There are numerous issues that need to be addressed when moving to a new country and it often seems the more “developed” your new country of residence, the more important it is to understand and follow regulations.
Individual Asset Management provides financial planning services to non-US citizens living and preparing to live in the United States, and I have identified seven topics that anyone moving to the US should consider:
1. Visa / citizenship issues
2. Reporting and taxation of non-US financial accounts
3. Obtaining loans / credit history
4. Pension transfer
5. Investment management
6. Estate tax
7. Education and retirement savings plansWe cannot delve into any great detail on these topics here – my purpose in this article is to highlight why each issue is important so that the reader can decide whether his or her specific situation warrants seeking further counsel.
1. Visa/citizenship issues: Entire books have been written on this topic and there are many legal firms in the US that specialize in the business of obtaining work visas, permanent residency (Green Card), and citizenship.
There are a number of avenues through which it is possible to obtain permission to live and work in the United States. Broadly speaking, it is possible to obtain a work visa, and ultimately permanent residency, through employer sponsorship, by completing a course of studies at a US institution of higher learning, or by investing in a business or an economic-development zone. There are also paths to residency for certain groups of individuals such as asylum-seekers, family-sponsored individuals, people with exceptional talents, and Diversity Lottery winners.
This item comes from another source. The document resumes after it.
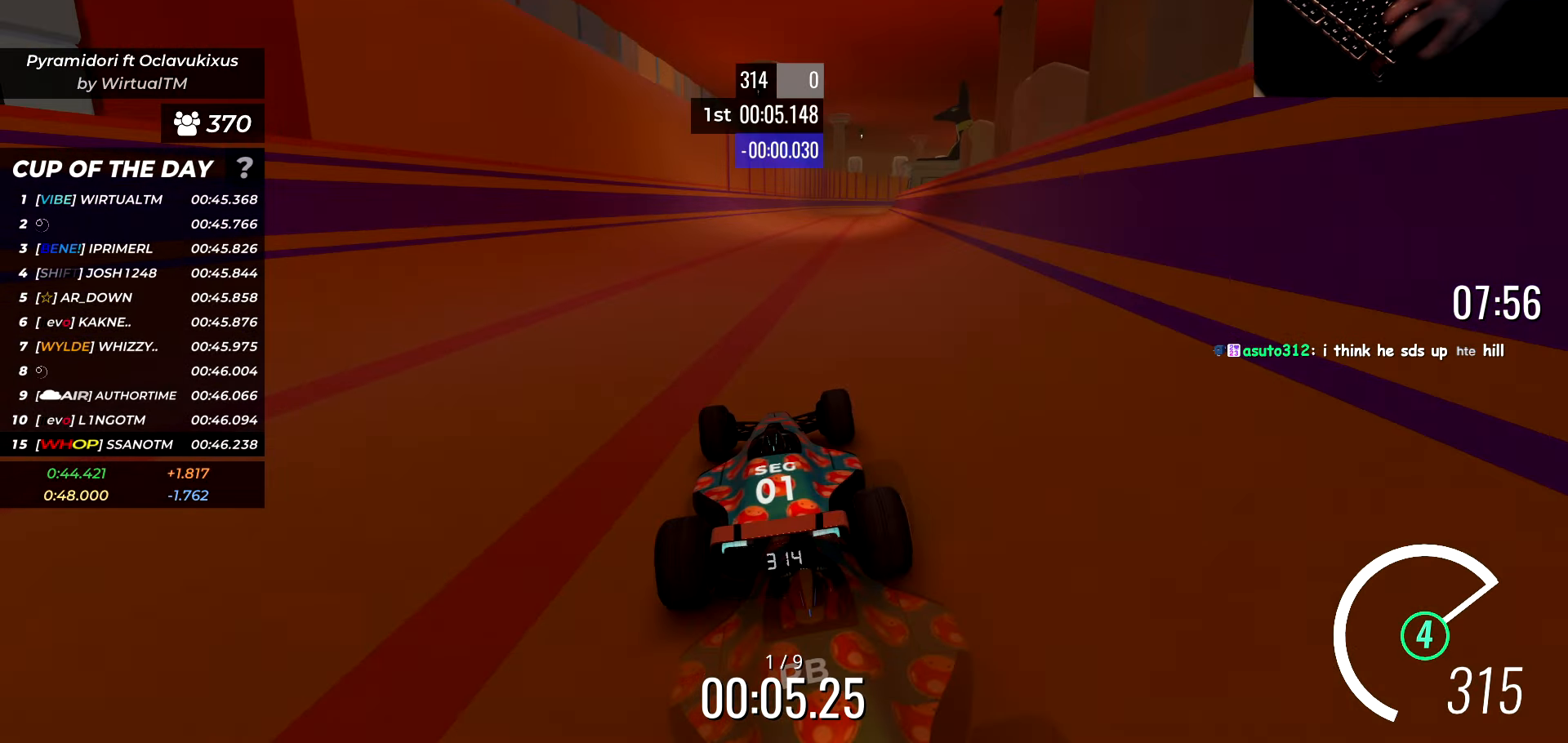
{"keys": ["w"], "events": []}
The bottom line is that if you have substantial funds to invest in the US or a valid business idea, are willing to study at an American university, have an exceptional and recognized talent, have family connections, or fall into certain specialized categories; then a good immigration attorney can likely find you a path to working and living in the United States.
2. Reporting and taxation of non-US financial accounts: Many non-US citizens, especially if they have been working outside their country of citizenship for some time, have acquired investment accounts in offshore jurisdictions. It is important to understand that, while you are allowed to have non-US financial accounts while living in the United States, you need to report these accounts to the US Treasury department every year if the total of the accounts amounts to more than $10,000. The form used for this is Treasury Department form TDF 90-22.1 – if you do a web search for this it will come up with links to the form and instructions. The penalties for not completing this form can be steep so I highly recommend looking into this and reporting all your financial accounts, including certain non-US pension accounts.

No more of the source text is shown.